**TRY IT**: Every line of the data should be written out exactly, with the pictures left out.

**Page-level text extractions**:
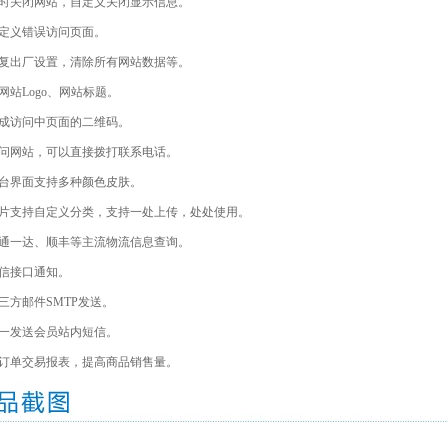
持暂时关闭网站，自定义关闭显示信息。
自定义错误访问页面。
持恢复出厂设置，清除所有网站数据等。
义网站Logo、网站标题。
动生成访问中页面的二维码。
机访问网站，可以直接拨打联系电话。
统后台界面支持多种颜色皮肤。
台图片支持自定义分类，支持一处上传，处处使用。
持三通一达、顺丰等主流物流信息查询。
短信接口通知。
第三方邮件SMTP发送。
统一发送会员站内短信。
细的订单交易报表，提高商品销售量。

**RESULT FOR THIS TASK**:
持暂时关闭网站，自定义关闭显示信息。
自定义错误访问页面。
持恢复出厂设置，清除所有网站数据等。
义网站Logo、网站标题。
动生成访问中页面的二维码。
机访问网站，可以直接拨打联系电话。
统后台界面支持多种颜色皮肤。
台图片支持自定义分类，支持一处上传，处处使用。
持三通一达、顺丰等主流物流信息查询。
短信接口通知。
第三方邮件SMTP发送。
统一发送会员站内短信。
细的订单交易报表，提高商品销售量。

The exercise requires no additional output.